1-BR rental | Y / Y% | HH income | |||
1 | Baltimore County | MD | 1,445 | 22% | 77.358 |
2 | Wayne County (Detroit) | ME | 1,050 | 22% | 50.753 |
3 | Marion County (Indianapolis) | IN THE | 996 | 22% | 50.458 |
4th | Pierce County, Tacoma | WA | 1,450 | 21% | 79.243 |
5 | Fresno County | THE | 1,175 | 21% | 57,518 |
6th | El Paso County | CO | 1,150 | 16% | 72,830 |
7th | Kern County (Bakersfield) | THE | 925 | 16% | 53,067 |
8th | Oakland County (Detroit) | ME | 1.109 | 16% | 81.190 |
9 | Monroe County (Rochester) | NEW | 1,160 | 14% | 62.103 |
10 | DeKalb County (Atlanta) | GA | 1,452 | 13% | 63,652 |
11 | San Bernardino County | THE | 1,550 | 13% | 67.903 |
12th | Shelby County (Memphis) | TN | 950 | 12% | 52.614 |
13th | Gwinnett County (near Atlanta) | GA | 1.283 | 10% | 72.109 |
14th | Duval County (Jacksonville) | FL | 1.005 | 10% | 58,415 |
15th | Bexar County (San Antonio) | TX | 970 | 10% | 58,964 |
16 | Sacramento County | THE | 1,425 | 10% | 72.017 |
There is another element here. Some of the counties on this list are geographically located near very expensive, high-household income housing markets, such as Counties of Kern and San Bernardino in the urban areas of Los Angeles and San Diego. or Sacramento and Fresno counties to the San Francisco Bay Area, indicating that people are moving to cheaper cities just a few hours’ drive from their former location.

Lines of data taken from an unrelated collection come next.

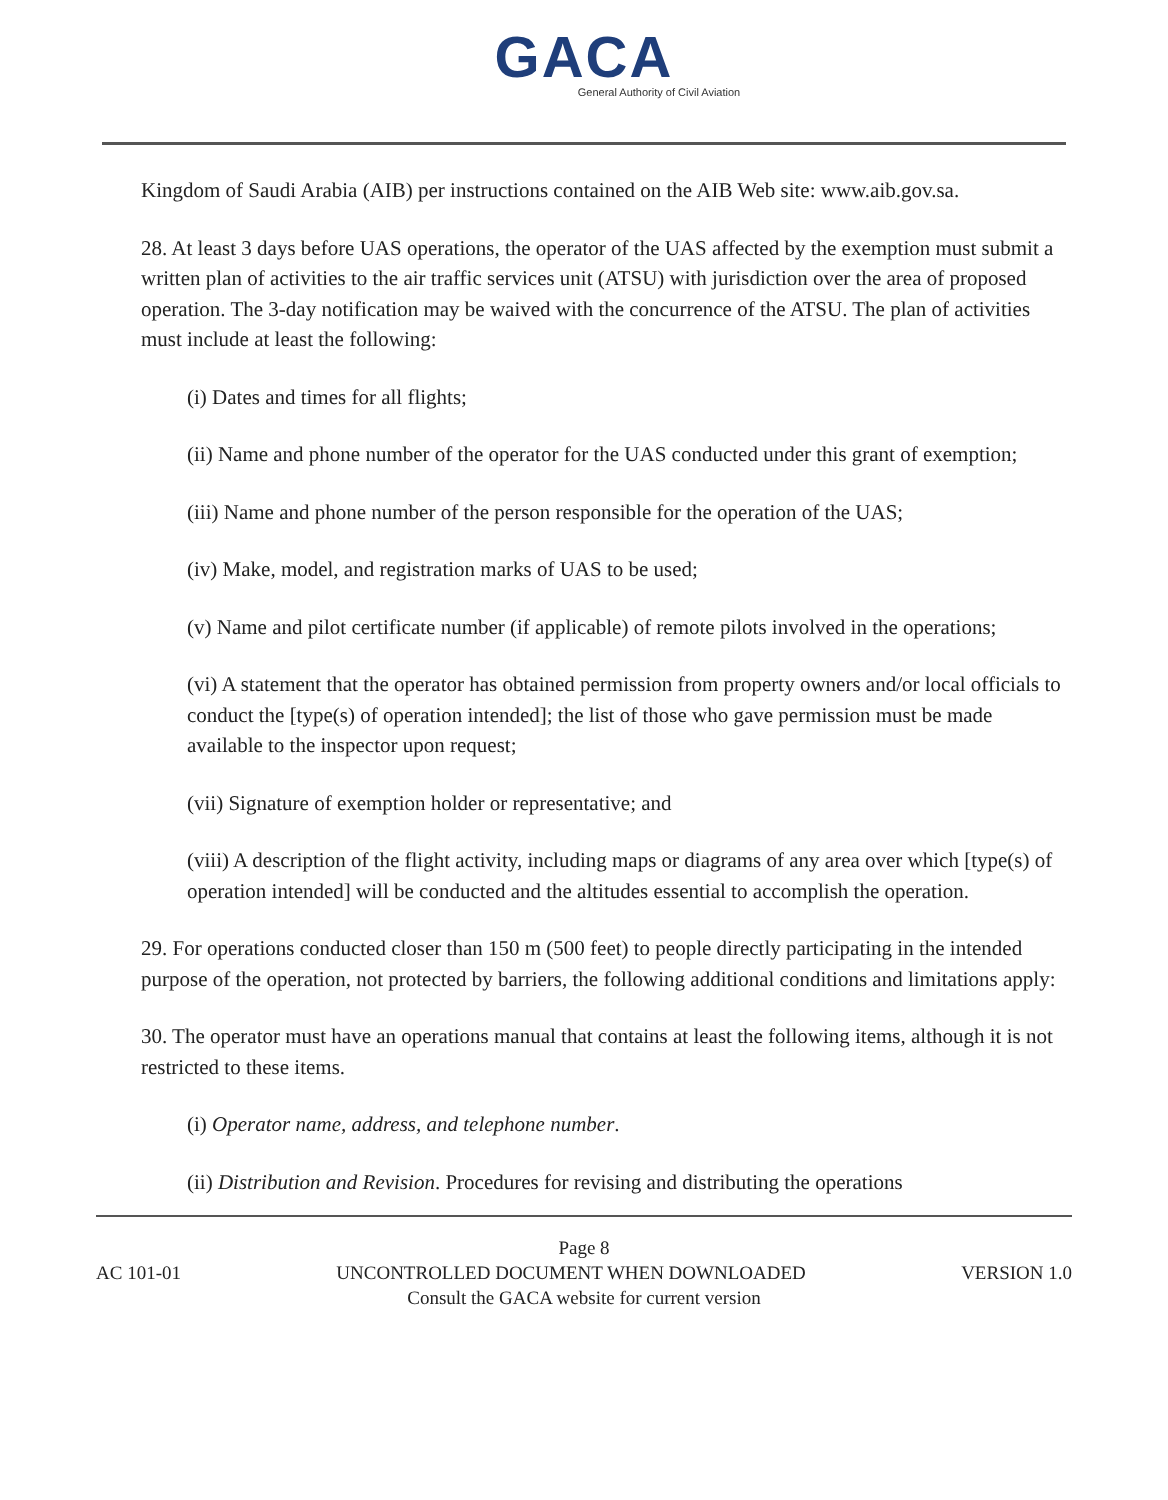GACA
General Authority of Civil Aviation
Kingdom of Saudi Arabia (AIB) per instructions contained on the AIB Web site: www.aib.gov.sa.
28. At least 3 days before UAS operations, the operator of the UAS affected by the exemption must submit a written plan of activities to the air traffic services unit (ATSU) with jurisdiction over the area of proposed operation. The 3-day notification may be waived with the concurrence of the ATSU. The plan of activities must include at least the following:
(i) Dates and times for all flights;
(ii) Name and phone number of the operator for the UAS conducted under this grant of exemption;
(iii) Name and phone number of the person responsible for the operation of the UAS;
(iv) Make, model, and registration marks of UAS to be used;
(v) Name and pilot certificate number (if applicable) of remote pilots involved in the operations;
(vi) A statement that the operator has obtained permission from property owners and/or local officials to conduct the [type(s) of operation intended]; the list of those who gave permission must be made available to the inspector upon request;
(vii) Signature of exemption holder or representative; and
(viii) A description of the flight activity, including maps or diagrams of any area over which [type(s) of operation intended] will be conducted and the altitudes essential to accomplish the operation.
29. For operations conducted closer than 150 m (500 feet) to people directly participating in the intended purpose of the operation, not protected by barriers, the following additional conditions and limitations apply:
30. The operator must have an operations manual that contains at least the following items, although it is not restricted to these items.
(i) Operator name, address, and telephone number.
(ii) Distribution and Revision. Procedures for revising and distributing the operations
Page 8
AC 101-01 UNCONTROLLED DOCUMENT WHEN DOWNLOADED VERSION 1.0
Consult the GACA website for current version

Given the large population like New York City, Los Angeles, or the Bay Area, they can easily skew rents in smaller, less expensive markets. And as rents go down in expensive cities and go up in cheaper cities, the difference between the two collapses where at some point it’s no longer worth moving.

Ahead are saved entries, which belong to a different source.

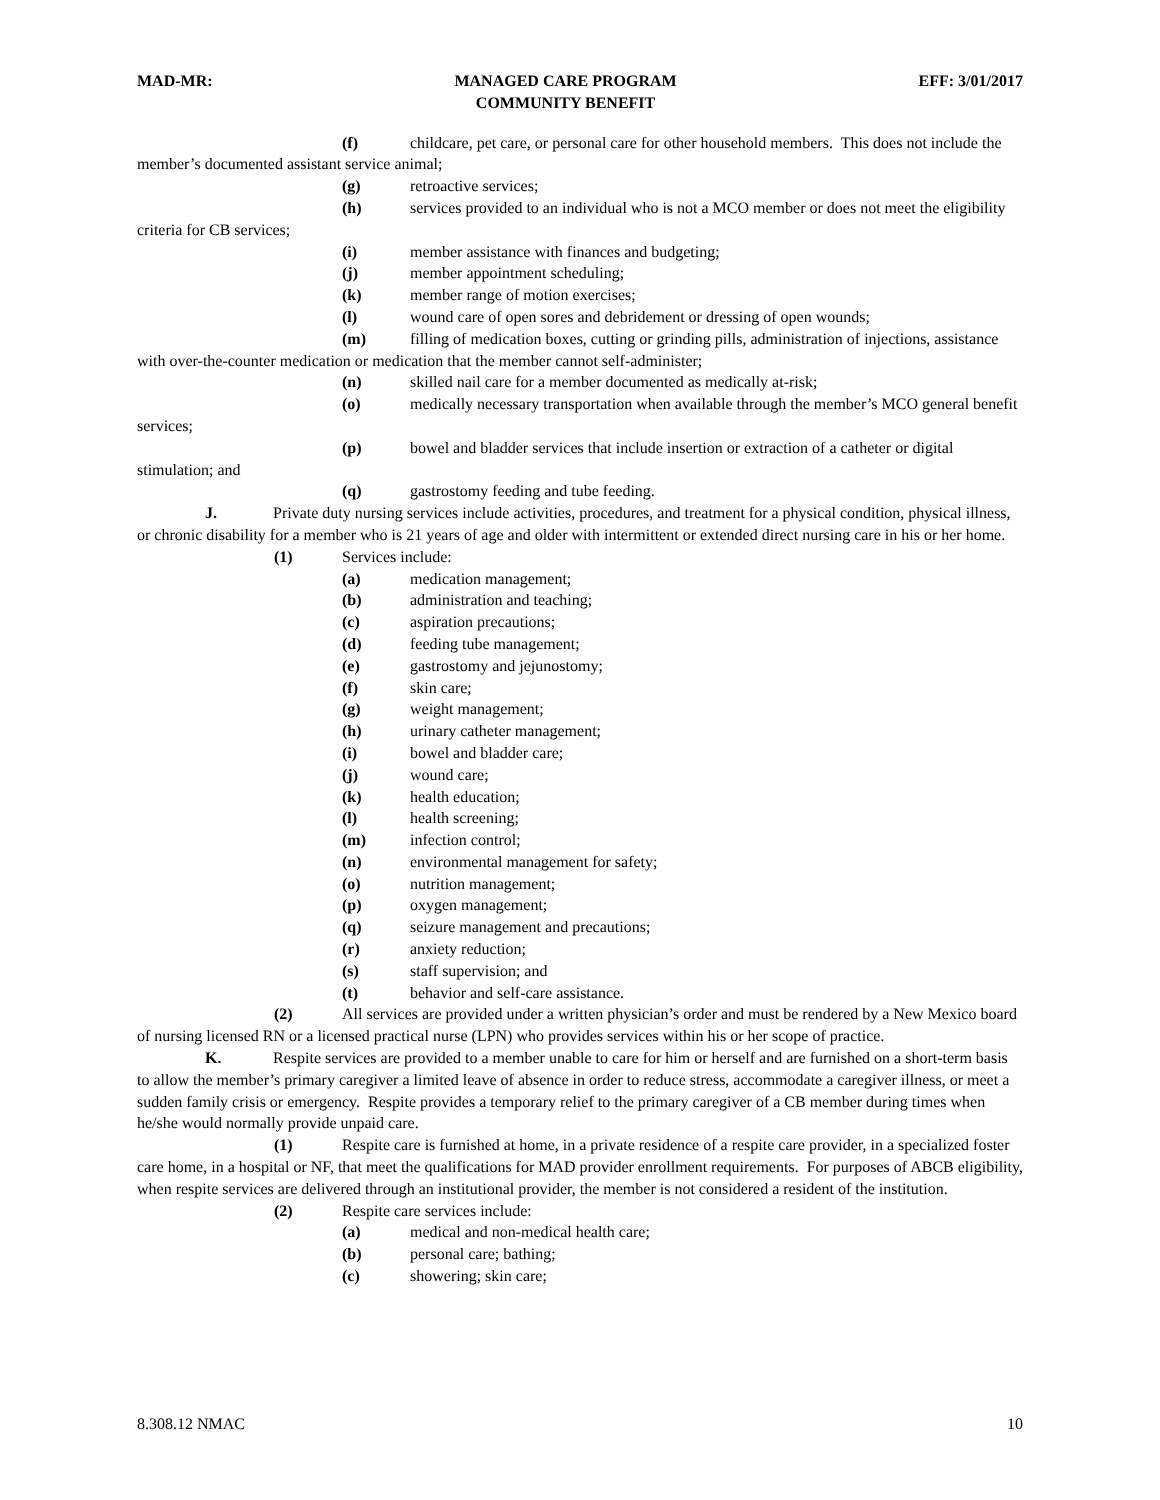MAD-MR: MANAGED CARE PROGRAM
COMMUNITY BENEFIT EFF: 3/01/2017
(f) childcare, pet care, or personal care for other household members. This does not include the member’s documented assistant service animal;
(g) retroactive services;
(h) services provided to an individual who is not a MCO member or does not meet the eligibility criteria for CB services;
(i) member assistance with finances and budgeting;
(j) member appointment scheduling;
(k) member range of motion exercises;
(l) wound care of open sores and debridement or dressing of open wounds;
(m) filling of medication boxes, cutting or grinding pills, administration of injections, assistance with over-the-counter medication or medication that the member cannot self-administer;
(n) skilled nail care for a member documented as medically at-risk;
(o) medically necessary transportation when available through the member’s MCO general benefit services;
(p) bowel and bladder services that include insertion or extraction of a catheter or digital stimulation; and
(q) gastrostomy feeding and tube feeding.
J. Private duty nursing services include activities, procedures, and treatment for a physical condition, physical illness, or chronic disability for a member who is 21 years of age and older with intermittent or extended direct nursing care in his or her home.
(1) Services include:
(a) medication management;
(b) administration and teaching;
(c) aspiration precautions;
(d) feeding tube management;
(e) gastrostomy and jejunostomy;
(f) skin care;
(g) weight management;
(h) urinary catheter management;
(i) bowel and bladder care;
(j) wound care;
(k) health education;
(l) health screening;
(m) infection control;
(n) environmental management for safety;
(o) nutrition management;
(p) oxygen management;
(q) seizure management and precautions;
(r) anxiety reduction;
(s) staff supervision; and
(t) behavior and self-care assistance.
(2) All services are provided under a written physician’s order and must be rendered by a New Mexico board of nursing licensed RN or a licensed practical nurse (LPN) who provides services within his or her scope of practice.
K. Respite services are provided to a member unable to care for him or herself and are furnished on a short-term basis to allow the member’s primary caregiver a limited leave of absence in order to reduce stress, accommodate a caregiver illness, or meet a sudden family crisis or emergency. Respite provides a temporary relief to the primary caregiver of a CB member during times when he/she would normally provide unpaid care.
(1) Respite care is furnished at home, in a private residence of a respite care provider, in a specialized foster care home, in a hospital or NF, that meet the qualifications for MAD provider enrollment requirements. For purposes of ABCB eligibility, when respite services are delivered through an institutional provider, the member is not considered a resident of the institution.
(2) Respite care services include:
(a) medical and non-medical health care;
(b) personal care; bathing;
(c) showering; skin care;
8.308.12 NMAC 10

The graph shows the difference between the 50% decrease in 1-BR rents in San Francisco and Sacramento and the 1-BR rents in San Francisco and Fresno, which fell 46%:
What has essentially taken place is a shift in tenants from the wealthiest to the less affluent districts, and once that shift has picked up, rents have increased in the receiving districts.
Some of these people who had moved kept their jobs but moved to work from everywhere. and they brought their high household incomes with them and they are used to the much higher rents in their expensive markets and they offer the rents and still think they are getting a deal.
At the receiving end of these shifts, however, are tenants with relatively modest household incomes who are now competing with an influx of high-income tenants, and they are now facing massive and unaffordable rent increases.